2015 GSA Annual Meeting in Baltimore, Maryland, USA (1-4 November 2015)

Paper No. 206-16
Presentation Time: 9:00 AM-6:30 PM


SMITH, Michael S. and HINES, Elizabeth, Department of Geography and Geology, University of North Carolina Wilmington, 601 South College Road, Wilmington, NC 28403, smithms@uncw.edu

Gold mining suffered a major decline in North Carolina after the discovery of the richer and more extensive gold deposits in California in 1848. However, the renewed interest in the southern gold fields triggered by the spectacular production in California led investors from the northern states to shop for mining properties during the growing national prosperity of the early 1850’s. The North Carolina gold miners who did not join the western rush continued to work the shafts of the Piedmont using new and increasingly sophisticated innovations such as hydraulic mining techniques and mercury amalgamation from California, until the advent of the Civil War.

From the end of Reconstruction (1877) to 1930, gold mining in North Carolina was sporadic and often funded by outside investors, which led to some rampant speculation and get-rich-quick schemes. The work of the North Carolina Geological Survey under W. C. Kerr (1865-1882), and later publications by Nitze and Hanna (1896) and Nitze and Wilkins (1897), produced a flurry of complimentary scientific papers about various mining regions that were read by mining engineers as well as by potential investors. The glimmers of promise brought about by these reports, as well as the newspaper stories and articles, provided the speculators with a framework for their scams.

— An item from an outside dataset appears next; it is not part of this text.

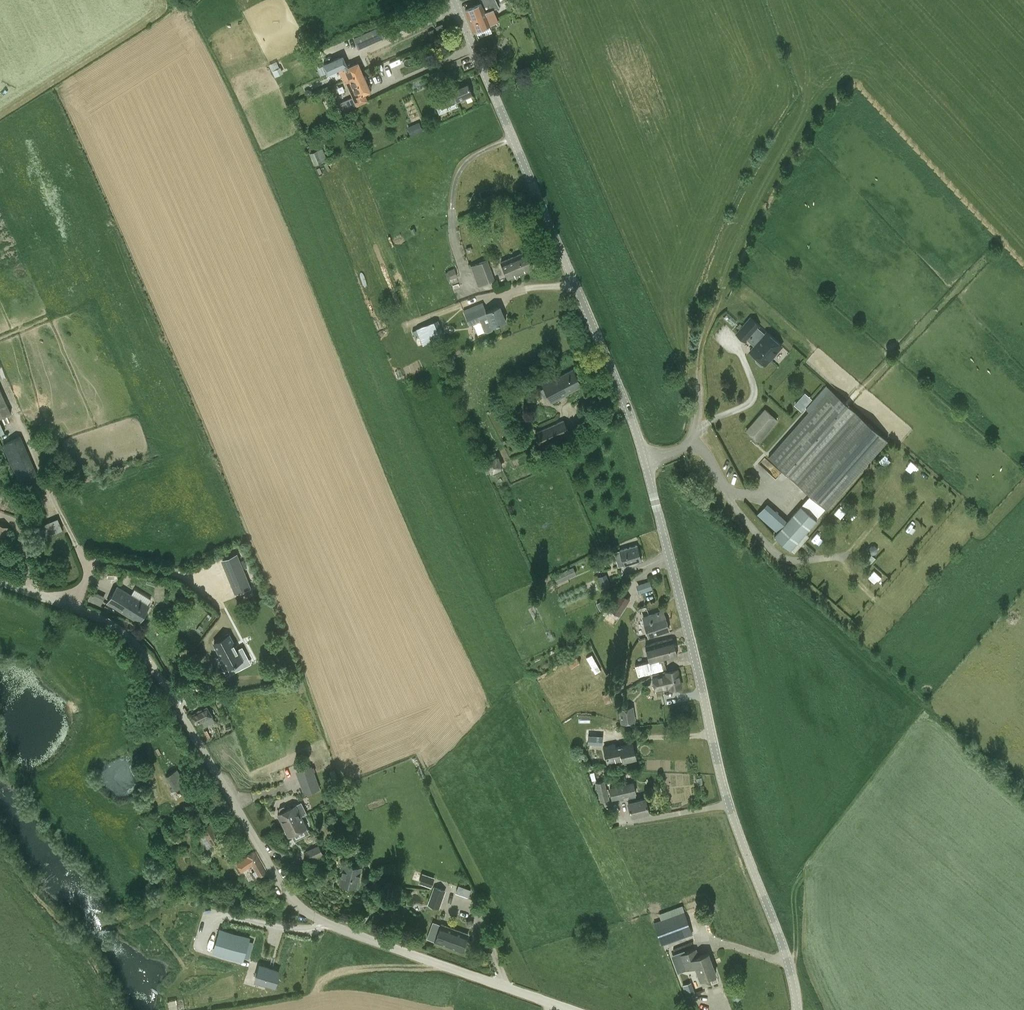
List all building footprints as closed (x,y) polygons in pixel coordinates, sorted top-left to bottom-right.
[(481,3),(465,10),(474,32),(497,22),(492,10),(499,7),(497,0),(480,0),(481,3)] [(512,22),(510,18),(500,22),(502,27),(512,22)] [(439,34),(446,32),(442,23),(435,26),(439,34)] [(380,37),(375,26),(358,34),(361,40),(373,36),(374,40),(380,37)] [(428,31),(431,40),(438,38),(434,29),(428,31)] [(340,56),(323,64),(328,76),(339,71),(341,73),(342,72),(345,80),(362,72),(358,62),(351,65),(350,63),(347,65),(342,55),(340,56)] [(269,64),(275,76),(283,72),(277,60),(269,64)] [(442,66),(429,72),(433,82),(446,76),(442,66)] [(362,72),(345,80),(346,82),(349,80),(356,95),(337,104),(341,113),(349,109),(368,100),(365,93),(371,91),(362,72)] [(451,90),(453,95),(438,101),(441,109),(456,102),(473,95),(467,84),(451,90)] [(423,130),(420,123),(419,124),(419,123),(406,128),(410,137),(423,131),(422,130),(423,130)] [(315,165),(327,160),(323,148),(310,153),(315,165)] [(481,243),(493,238),(489,230),(478,235),(481,243)] [(508,278),(533,268),(526,251),(501,262),(508,278)] [(488,259),(472,265),(479,284),(495,278),(488,259)] [(458,277),(454,268),(447,271),(448,272),(445,273),(448,280),(450,279),(451,279),(458,277)] [(487,311),(483,302),(470,307),(463,310),(469,325),(480,321),(484,331),(487,332),(492,330),(494,325),(506,320),(500,306),(487,311)] [(750,318),(736,334),(745,343),(748,340),(752,343),(753,342),(756,344),(750,351),(757,358),(756,359),(756,361),(761,365),(762,365),(764,363),(765,364),(781,346),(766,332),(765,334),(757,327),(759,326),(750,318)] [(442,337),(435,321),(419,327),(425,343),(442,337)] [(552,401),(568,392),(581,385),(572,368),(543,384),(552,401)] [(11,413),(0,387),(0,418),(11,413)] [(826,508),(887,439),(829,388),(768,457),(826,508)] [(801,411),(812,400),(805,393),(795,405),(801,411)] [(746,431),(758,441),(777,420),(765,409),(746,431)] [(564,420),(536,433),(541,445),(570,433),(564,420)] [(38,476),(21,436),(3,444),(21,483),(38,476)] [(487,473),(494,470),(489,460),(482,463),(487,473)] [(910,460),(905,466),(912,472),(917,466),(910,460)] [(776,534),(774,536),(790,550),(816,519),(801,506),(776,534)] [(5,546),(12,527),(0,523),(0,544),(5,546)] [(614,551),(618,566),(641,559),(637,545),(614,551)] [(871,555),(875,554),(877,552),(877,548),(874,546),(871,546),(868,549),(869,552),(871,555)] [(251,587),(237,554),(237,553),(222,559),(222,560),(236,593),(251,587)] [(879,565),(886,569),(890,562),(882,559),(879,565)] [(558,583),(576,575),(574,569),(555,577),(558,583)] [(876,569),(871,574),(877,581),(882,575),(876,569)] [(598,577),(602,589),(610,586),(605,574),(598,577)] [(650,580),(635,584),(638,593),(653,589),(650,580)] [(148,604),(151,599),(135,589),(132,594),(118,586),(107,603),(139,622),(150,605),(148,604)] [(101,605),(104,594),(93,592),(91,602),(101,605)] [(608,614),(616,620),(630,599),(621,593),(608,614)] [(648,636),(669,630),(663,610),(642,617),(648,636)] [(553,634),(552,635),(551,633),(547,635),(548,637),(547,637),(549,642),(555,639),(553,634)] [(248,657),(242,647),(237,650),(229,634),(214,642),(228,668),(248,657)] [(646,645),(650,660),(635,664),(637,676),(666,669),(663,657),(676,654),(672,639),(646,645)] [(593,653),(587,656),(594,672),(600,670),(593,653)] [(656,692),(669,689),(669,688),(681,686),(678,669),(652,674),(656,692)] [(617,704),(621,723),(636,721),(633,706),(624,707),(623,703),(617,704)] [(205,727),(215,721),(212,716),(213,715),(207,706),(191,715),(197,725),(202,722),(205,727)] [(602,730),(587,729),(586,743),(602,744),(602,730)] [(635,758),(633,743),(617,746),(616,745),(605,747),(608,763),(623,760),(635,758)] [(321,789),(312,765),(295,772),(305,796),(321,789)] [(167,775),(175,789),(186,782),(178,769),(167,775)] [(609,801),(604,780),(596,782),(601,803),(609,801)] [(636,800),(635,792),(636,792),(633,782),(610,787),(612,798),(620,796),(621,800),(624,799),(623,795),(628,794),(630,802),(629,802),(632,815),(649,812),(645,798),(636,800)] [(301,816),(307,813),(301,802),(294,806),(293,803),(292,802),(289,804),(289,805),(290,808),(287,809),(285,807),(283,806),(280,807),(279,810),(280,813),(278,814),(283,825),(301,816)] [(307,826),(301,816),(283,825),(289,835),(307,826)] [(179,822),(181,827),(190,824),(188,818),(179,822)] [(222,841),(210,823),(209,823),(206,818),(198,823),(202,828),(197,831),(208,849),(222,841)] [(340,841),(336,854),(346,857),(350,844),(340,841)] [(318,844),(305,850),(309,859),(322,853),(318,844)] [(239,873),(253,865),(259,877),(267,873),(255,851),(247,854),(248,856),(234,863),(239,873)] [(356,887),(361,867),(345,863),(340,883),(356,887)] [(431,885),(434,878),(421,874),(418,881),(431,885)] [(435,885),(428,904),(438,908),(445,889),(435,885)] [(684,912),(654,923),(662,945),(693,934),(684,912)] [(463,951),(469,934),(441,924),(435,941),(463,951)] [(214,950),(243,958),(248,939),(220,931),(214,950)] [(701,978),(703,986),(711,983),(708,975),(716,973),(708,953),(698,957),(695,949),(683,954),(684,956),(674,960),(678,972),(695,966),(700,978),(701,978)] [(266,982),(275,985),(279,969),(260,964),(258,969),(255,979),(267,982),(266,982)]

Probably the most flamboyant of these grifters was Walter George Newman (1860-1918), who epitomized the credo of this period - speculate, sell mining stocks, and run away with the profits. Although speculators like Newman reinvigorated the mining industry to line their own pockets, they generally produced little gold. This was because copper mining, with gold and silver as secondary products, drove most of the mining fervor during this period. It used increasing complex technology and had associated environmental issues. Even with the technology and the labor available, more money was made selling paper or speculating on metals futures than by actually extracting gold, silver, or copper from the earth.

Following the Great Depression of the 1930s, gold prices and production slowly increased until the Second World War, but never became a major industry in the South as they were out-competed by more profitable gold fields in the western United States, Alaska, Canada, Australia, and South Africa.